## WHAT TO DO
Reproduce the listing below word for word, starting at its first line and ending at the line containing "вороноване Ø5.7мм", with both of those lines included.
START DATASET RECORDS
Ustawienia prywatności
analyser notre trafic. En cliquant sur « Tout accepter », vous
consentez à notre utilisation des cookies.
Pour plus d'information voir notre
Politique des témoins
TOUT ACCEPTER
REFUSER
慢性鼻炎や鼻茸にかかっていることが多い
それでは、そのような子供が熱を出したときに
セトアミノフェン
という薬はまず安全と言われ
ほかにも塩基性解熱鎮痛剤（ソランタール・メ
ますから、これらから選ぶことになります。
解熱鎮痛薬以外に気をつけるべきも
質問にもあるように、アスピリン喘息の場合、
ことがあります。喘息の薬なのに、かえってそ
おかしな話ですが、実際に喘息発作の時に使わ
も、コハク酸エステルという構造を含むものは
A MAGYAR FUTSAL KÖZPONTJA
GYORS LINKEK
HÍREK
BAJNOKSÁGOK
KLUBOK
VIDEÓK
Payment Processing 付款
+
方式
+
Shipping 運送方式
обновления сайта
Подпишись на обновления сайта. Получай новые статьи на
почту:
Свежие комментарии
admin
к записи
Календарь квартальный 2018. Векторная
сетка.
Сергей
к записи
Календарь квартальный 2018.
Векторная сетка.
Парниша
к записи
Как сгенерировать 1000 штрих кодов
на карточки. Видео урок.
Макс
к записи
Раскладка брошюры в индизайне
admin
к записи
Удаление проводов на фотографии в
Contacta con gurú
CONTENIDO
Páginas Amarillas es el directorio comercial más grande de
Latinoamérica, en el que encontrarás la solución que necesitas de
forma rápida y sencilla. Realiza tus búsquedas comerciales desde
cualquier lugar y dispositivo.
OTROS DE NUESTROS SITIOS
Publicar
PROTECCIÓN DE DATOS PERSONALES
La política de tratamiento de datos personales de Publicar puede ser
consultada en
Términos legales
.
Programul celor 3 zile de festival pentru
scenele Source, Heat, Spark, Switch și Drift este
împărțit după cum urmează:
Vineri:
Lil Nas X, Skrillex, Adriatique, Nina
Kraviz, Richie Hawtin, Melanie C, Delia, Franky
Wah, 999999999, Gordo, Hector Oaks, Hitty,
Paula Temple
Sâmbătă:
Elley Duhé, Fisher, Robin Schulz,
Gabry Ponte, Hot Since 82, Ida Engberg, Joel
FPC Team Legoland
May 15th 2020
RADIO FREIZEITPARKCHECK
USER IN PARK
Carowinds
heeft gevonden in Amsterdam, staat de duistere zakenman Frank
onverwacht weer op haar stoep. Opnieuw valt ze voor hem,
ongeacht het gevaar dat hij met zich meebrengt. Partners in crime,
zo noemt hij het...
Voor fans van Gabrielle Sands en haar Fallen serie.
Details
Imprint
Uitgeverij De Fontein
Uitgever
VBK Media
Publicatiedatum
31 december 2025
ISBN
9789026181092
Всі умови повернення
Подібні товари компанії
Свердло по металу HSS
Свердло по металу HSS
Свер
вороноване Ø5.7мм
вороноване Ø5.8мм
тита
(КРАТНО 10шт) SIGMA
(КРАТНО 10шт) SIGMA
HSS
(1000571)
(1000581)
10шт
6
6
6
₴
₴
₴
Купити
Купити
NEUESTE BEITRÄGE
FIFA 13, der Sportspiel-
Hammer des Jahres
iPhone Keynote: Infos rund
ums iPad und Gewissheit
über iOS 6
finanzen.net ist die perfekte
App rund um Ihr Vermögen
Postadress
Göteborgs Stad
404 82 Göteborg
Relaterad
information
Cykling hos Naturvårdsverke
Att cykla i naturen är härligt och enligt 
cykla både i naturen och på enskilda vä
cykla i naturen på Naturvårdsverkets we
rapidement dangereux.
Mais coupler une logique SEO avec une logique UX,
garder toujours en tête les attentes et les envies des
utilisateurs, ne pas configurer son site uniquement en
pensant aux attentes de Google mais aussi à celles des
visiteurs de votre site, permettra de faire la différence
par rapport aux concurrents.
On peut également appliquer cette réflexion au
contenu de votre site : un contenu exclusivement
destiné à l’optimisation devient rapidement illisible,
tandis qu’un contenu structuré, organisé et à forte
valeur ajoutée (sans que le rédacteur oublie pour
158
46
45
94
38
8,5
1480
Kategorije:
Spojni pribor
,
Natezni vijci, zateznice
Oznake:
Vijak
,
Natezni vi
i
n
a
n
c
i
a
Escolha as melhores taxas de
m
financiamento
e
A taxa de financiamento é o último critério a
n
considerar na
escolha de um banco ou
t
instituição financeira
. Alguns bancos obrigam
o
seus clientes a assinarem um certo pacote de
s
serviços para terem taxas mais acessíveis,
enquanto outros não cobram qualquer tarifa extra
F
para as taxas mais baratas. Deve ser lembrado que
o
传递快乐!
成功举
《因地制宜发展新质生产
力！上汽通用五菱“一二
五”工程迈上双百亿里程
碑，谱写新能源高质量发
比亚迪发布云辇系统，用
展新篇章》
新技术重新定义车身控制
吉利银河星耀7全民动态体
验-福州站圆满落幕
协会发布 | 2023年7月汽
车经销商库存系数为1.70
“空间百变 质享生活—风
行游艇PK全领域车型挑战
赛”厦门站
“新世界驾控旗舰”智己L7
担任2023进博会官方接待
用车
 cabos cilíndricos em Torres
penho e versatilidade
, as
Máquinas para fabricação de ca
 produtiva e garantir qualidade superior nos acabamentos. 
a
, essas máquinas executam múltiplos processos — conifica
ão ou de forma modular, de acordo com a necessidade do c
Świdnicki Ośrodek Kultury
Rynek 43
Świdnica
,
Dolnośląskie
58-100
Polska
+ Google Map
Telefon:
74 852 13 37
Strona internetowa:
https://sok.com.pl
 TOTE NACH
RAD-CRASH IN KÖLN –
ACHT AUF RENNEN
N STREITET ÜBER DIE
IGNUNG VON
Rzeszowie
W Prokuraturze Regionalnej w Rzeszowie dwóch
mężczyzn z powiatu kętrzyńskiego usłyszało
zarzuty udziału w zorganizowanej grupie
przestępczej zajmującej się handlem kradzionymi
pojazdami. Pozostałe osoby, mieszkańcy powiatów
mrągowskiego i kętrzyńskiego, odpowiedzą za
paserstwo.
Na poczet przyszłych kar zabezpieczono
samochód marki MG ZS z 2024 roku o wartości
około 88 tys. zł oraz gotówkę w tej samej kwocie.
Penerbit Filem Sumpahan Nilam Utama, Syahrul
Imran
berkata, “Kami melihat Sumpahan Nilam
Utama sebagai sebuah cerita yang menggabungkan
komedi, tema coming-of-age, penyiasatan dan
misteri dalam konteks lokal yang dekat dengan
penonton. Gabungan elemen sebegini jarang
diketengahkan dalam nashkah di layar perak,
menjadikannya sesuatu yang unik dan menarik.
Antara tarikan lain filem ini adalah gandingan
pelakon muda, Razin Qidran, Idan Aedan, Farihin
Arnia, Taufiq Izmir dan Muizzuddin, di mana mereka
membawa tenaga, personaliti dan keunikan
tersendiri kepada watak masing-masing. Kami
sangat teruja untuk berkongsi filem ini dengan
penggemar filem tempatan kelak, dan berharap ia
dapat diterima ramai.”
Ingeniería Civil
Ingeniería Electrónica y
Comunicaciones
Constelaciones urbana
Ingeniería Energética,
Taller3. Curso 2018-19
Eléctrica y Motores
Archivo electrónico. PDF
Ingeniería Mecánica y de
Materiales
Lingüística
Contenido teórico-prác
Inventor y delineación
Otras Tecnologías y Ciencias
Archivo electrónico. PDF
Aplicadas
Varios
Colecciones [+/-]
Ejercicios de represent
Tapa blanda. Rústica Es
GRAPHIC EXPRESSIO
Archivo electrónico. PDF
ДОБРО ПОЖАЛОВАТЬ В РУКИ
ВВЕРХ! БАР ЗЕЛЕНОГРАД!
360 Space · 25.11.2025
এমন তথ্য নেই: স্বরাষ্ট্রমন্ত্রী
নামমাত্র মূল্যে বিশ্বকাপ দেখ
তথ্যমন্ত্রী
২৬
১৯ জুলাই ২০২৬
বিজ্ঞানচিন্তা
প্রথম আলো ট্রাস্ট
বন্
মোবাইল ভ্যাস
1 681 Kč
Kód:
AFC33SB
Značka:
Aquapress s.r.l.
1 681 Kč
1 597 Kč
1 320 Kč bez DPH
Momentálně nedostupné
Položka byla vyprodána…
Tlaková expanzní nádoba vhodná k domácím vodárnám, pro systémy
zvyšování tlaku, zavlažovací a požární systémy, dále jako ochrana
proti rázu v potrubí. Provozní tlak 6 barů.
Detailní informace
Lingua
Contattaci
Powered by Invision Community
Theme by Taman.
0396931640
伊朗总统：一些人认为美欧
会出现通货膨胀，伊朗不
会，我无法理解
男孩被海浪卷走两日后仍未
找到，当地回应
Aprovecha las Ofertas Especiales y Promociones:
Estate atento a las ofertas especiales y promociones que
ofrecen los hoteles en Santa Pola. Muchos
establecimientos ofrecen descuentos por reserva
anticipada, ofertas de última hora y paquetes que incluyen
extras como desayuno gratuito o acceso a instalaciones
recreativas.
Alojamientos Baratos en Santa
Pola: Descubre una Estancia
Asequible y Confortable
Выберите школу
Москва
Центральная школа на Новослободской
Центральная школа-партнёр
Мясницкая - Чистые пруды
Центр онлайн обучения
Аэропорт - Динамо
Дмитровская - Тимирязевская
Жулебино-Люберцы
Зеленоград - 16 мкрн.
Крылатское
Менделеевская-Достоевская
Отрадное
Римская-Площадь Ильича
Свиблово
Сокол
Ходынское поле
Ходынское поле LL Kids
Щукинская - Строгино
END DATASET RECORDS
## REPLY
Ustawienia prywatności
analyser notre trafic. En cliquant sur « Tout accepter », vous
consentez à notre utilisation des cookies.
Pour plus d'information voir notre
Politique des témoins
TOUT ACCEPTER
REFUSER
慢性鼻炎や鼻茸にかかっていることが多い
それでは、そのような子供が熱を出したときに
セトアミノフェン
という薬はまず安全と言われ
ほかにも塩基性解熱鎮痛剤（ソランタール・メ
ますから、これらから選ぶことになります。
解熱鎮痛薬以外に気をつけるべきも
質問にもあるように、アスピリン喘息の場合、
ことがあります。喘息の薬なのに、かえってそ
おかしな話ですが、実際に喘息発作の時に使わ
も、コハク酸エステルという構造を含むものは
A MAGYAR FUTSAL KÖZPONTJA
GYORS LINKEK
HÍREK
BAJNOKSÁGOK
KLUBOK
VIDEÓK
Payment Processing 付款
+
方式
+
Shipping 運送方式
обновления сайта
Подпишись на обновления сайта. Получай новые статьи на
почту:
Свежие комментарии
admin
к записи
Календарь квартальный 2018. Векторная
сетка.
Сергей
к записи
Календарь квартальный 2018.
Векторная сетка.
Парниша
к записи
Как сгенерировать 1000 штрих кодов
на карточки. Видео урок.
Макс
к записи
Раскладка брошюры в индизайне
admin
к записи
Удаление проводов на фотографии в
Contacta con gurú
CONTENIDO
Páginas Amarillas es el directorio comercial más grande de
Latinoamérica, en el que encontrarás la solución que necesitas de
forma rápida y sencilla. Realiza tus búsquedas comerciales desde
cualquier lugar y dispositivo.
OTROS DE NUESTROS SITIOS
Publicar
PROTECCIÓN DE DATOS PERSONALES
La política de tratamiento de datos personales de Publicar puede ser
consultada en
Términos legales
.
Programul celor 3 zile de festival pentru
scenele Source, Heat, Spark, Switch și Drift este
împărțit după cum urmează:
Vineri:
Lil Nas X, Skrillex, Adriatique, Nina
Kraviz, Richie Hawtin, Melanie C, Delia, Franky
Wah, 999999999, Gordo, Hector Oaks, Hitty,
Paula Temple
Sâmbătă:
Elley Duhé, Fisher, Robin Schulz,
Gabry Ponte, Hot Since 82, Ida Engberg, Joel
FPC Team Legoland
May 15th 2020
RADIO FREIZEITPARKCHECK
USER IN PARK
Carowinds
heeft gevonden in Amsterdam, staat de duistere zakenman Frank
onverwacht weer op haar stoep. Opnieuw valt ze voor hem,
ongeacht het gevaar dat hij met zich meebrengt. Partners in crime,
zo noemt hij het...
Voor fans van Gabrielle Sands en haar Fallen serie.
Details
Imprint
Uitgeverij De Fontein
Uitgever
VBK Media
Publicatiedatum
31 december 2025
ISBN
9789026181092
Всі умови повернення
Подібні товари компанії
Свердло по металу HSS
Свердло по металу HSS
Свер
вороноване Ø5.7мм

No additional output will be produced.